**TASK GOAL**
Please turn every line of text in the records below into a Markdown table with a Row column holding the line's number and a Line column holding the line itself, with blank lines left out. Leave the pictures out of the table.

+++ EXTRACTED MATERIAL +++

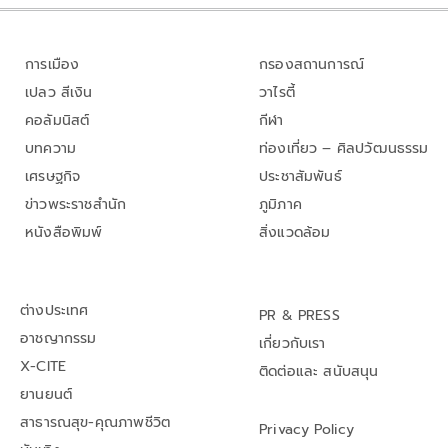
การเมือง
กรองสถานการณ์
เปลว สีเงิน
วาไรตี้
คอลัมนิสต์
กีฬา
บทความ
ท่องเที่ยว – ศิลปวัฒนธรรม
เศรษฐกิจ
ประชาสัมพันธ์
ข่าวพระราชสำนัก
ภูมิภาค
หนังสือพิมพ์
สิ่งแวดล้อม
ต่างประเทศ
PR & PRESS
อาชญากรรม
เกี่ยวกับเรา
X-CITE
ติดต่อและ สนับสนุน
ยานยนต์
สาธารณสุข-คุณภาพชีวิต
Privacy Policy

+++

**FINISHED EXERCISE**
| Row | Line |
|---|---|
| 1 | การเมือง |
| 2 | กรองสถานการณ์ |
| 3 | เปลว สีเงิน |
| 4 | วาไรตี้ |
| 5 | คอลัมนิสต์ |
| 6 | กีฬา |
| 7 | บทความ |
| 8 | ท่องเที่ยว – ศิลปวัฒนธรรม |
| 9 | เศรษฐกิจ |
| 10 | ประชาสัมพันธ์ |
| 11 | ข่าวพระราชสำนัก |
| 12 | ภูมิภาค |
| 13 | หนังสือพิมพ์ |
| 14 | สิ่งแวดล้อม |
| 15 | ต่างประเทศ |
| 16 | PR & PRESS |
| 17 | อาชญากรรม |
| 18 | เกี่ยวกับเรา |
| 19 | X-CITE |
| 20 | ติดต่อและ สนับสนุน |
| 21 | ยานยนต์ |
| 22 | สาธารณสุข-คุณภาพชีวิต |
| 23 | Privacy Policy |